A new study is about to build on a seminal Māori language survey carried out in the 1970s by Richard and Nena Benton that showed that the Māori language was in a perilous state. This prompted a strong response from Māori communities and Government.
‘Te Ahu o te Reo’ will be led by Te Wāhanga from the New Zealand Council for Educational Research (NZCER), in a contract with Te Taura Whiri i te Reo Māori.
The project will undertake research to measure the health of te reo Māori in homes and communities.
“The project will benefit Māori language communities by ensuring the best use of resources when supporting revitalisation,” acting CE of Te Taura Whiri i te Reo Māori, Poia Rewi says.
NZCER is excited to have the opportunity to reconnect with this earlier piece of influential work, and the project will even involve communities that took part in the original study.
“The innovation in this research work, when compared to the 1970s study, is that we are taking a kaupapa Māori approach,” Te Wāhanga manager and project leader Dr Jessica Hutchings says.

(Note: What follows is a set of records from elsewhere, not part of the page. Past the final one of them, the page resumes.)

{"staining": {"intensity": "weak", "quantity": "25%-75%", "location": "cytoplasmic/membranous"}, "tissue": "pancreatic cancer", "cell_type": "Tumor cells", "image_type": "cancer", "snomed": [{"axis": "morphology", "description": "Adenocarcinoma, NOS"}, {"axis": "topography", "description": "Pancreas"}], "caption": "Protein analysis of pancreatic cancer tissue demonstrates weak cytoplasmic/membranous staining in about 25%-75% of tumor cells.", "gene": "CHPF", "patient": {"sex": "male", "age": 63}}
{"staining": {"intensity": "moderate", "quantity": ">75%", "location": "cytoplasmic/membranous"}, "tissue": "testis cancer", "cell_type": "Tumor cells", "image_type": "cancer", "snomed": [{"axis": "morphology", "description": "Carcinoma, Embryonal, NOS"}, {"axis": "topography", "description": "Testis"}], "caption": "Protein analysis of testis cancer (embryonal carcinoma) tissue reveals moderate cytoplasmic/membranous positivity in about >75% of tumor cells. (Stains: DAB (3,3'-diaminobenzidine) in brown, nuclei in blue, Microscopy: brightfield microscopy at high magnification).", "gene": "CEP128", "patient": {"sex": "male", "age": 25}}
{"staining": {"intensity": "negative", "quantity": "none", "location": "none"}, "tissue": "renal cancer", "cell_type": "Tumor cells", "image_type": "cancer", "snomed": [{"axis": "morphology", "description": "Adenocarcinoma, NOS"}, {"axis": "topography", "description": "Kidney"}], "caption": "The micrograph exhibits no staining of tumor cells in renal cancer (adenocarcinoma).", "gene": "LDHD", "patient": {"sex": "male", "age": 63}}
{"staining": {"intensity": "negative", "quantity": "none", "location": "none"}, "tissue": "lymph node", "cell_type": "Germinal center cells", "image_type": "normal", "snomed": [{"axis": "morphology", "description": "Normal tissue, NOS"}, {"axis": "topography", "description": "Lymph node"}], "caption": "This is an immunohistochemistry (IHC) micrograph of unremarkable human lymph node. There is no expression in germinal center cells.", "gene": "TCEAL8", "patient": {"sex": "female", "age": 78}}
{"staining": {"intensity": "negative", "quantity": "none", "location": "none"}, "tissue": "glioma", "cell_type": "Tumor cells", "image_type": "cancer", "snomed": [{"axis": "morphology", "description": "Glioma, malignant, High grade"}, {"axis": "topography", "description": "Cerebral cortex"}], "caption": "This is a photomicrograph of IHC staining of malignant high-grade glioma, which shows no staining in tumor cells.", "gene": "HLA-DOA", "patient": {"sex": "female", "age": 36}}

“We want to get a sense of how homes and communities are working towards re-establishing te reo Māori as a living language and normal means of communication in daily life.”
The 20-month-long study will focus on households in eight communities that include:
- high and low populations of Māori speakers
- communities actively involved in language revitalisation
- areas with a diverse urban Māori population.
The research will explore:
- Where and how much te reo Māori is being used.
- Who is using it and who they are using it with.
- What te reo Māori is being used for.
- Why it is being used in particular situations or not.
- What is needed to further support communities and whānau to normalise the use of te reo Māori in homes and communities.
- When complete, the results will inform funding and delivery of Māori language programmes, to ensure the best results for the language.
The beginning of this project marks a significant milestone for He Puna Whakarauora, the research arm of Te Taura Whiri i te Reo Māori whose role it is to set the research agenda for Māori Language Revitalisation.